I have used the postal system as an analogy to the Internet and it
seems to work pretty well:
The postal system provides IP and all the layers below it, which you
really don't know about. This means that the postal system has the
right to delay, change order, lose, destroy etc. of any of your mail.
Absolutely no guarantee of delivery.
When you order a magazine with a serial story (insert the name of a
local magazine, I use Donald Duck and Don Rosa's stories, which are
very popular in Finland), the postal system tries to deliver the
magazine, but then you have your mother/secretary/somebody put the
magazines in order, so that you can read the whole story at one go and
in the right order. So your mother is the TCP.
Now here is the first important analogy. If one magazine is missing,
your mom does not complain to the post office, but contacts the
publisher of the magazine and the publisher will send a new one.
Actually the postal system is so stupid (stateless, connectionless)

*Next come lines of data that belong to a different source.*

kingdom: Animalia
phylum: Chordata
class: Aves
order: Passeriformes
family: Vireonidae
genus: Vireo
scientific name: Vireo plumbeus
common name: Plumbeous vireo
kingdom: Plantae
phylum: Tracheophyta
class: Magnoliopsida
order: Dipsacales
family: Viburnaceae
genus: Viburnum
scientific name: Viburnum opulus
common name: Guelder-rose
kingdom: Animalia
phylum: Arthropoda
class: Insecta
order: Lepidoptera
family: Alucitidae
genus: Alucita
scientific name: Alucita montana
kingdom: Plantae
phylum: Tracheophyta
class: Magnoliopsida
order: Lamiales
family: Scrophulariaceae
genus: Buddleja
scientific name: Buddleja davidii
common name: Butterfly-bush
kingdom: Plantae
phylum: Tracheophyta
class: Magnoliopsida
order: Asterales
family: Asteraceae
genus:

that they bring you a magazine every week, but if you ask them, they
know nothing about it. The connection is between you and the publisher
and it only exists because both you and the publisher know about it
(hold the state of the connection).
Then I usually go on to explain that there is no way to know how my
mail is routed and how it is transported, but I know how to address a
letter and put it into the postbox and the post office knows how to
deliver the mail to me through my mail slot. These are the APIs, the
second important analogy. And when my mail goes into the mail bag the
SDU is encapsulated into a PDU.
This analogy extends pretty nicely. A colleague of mine noted that
Christmas cards are Pings and courier services provide QoS. And it is
easy to explain the purpose of layered protocols, when you explain how
difficult it would be for each publisher to transport their magazines
by themselves.
I usually start by explaining the application, TCP and IP layers
technically and then I go over the same stuff by using the analogy.
The views of comprehension on people's faces are nice.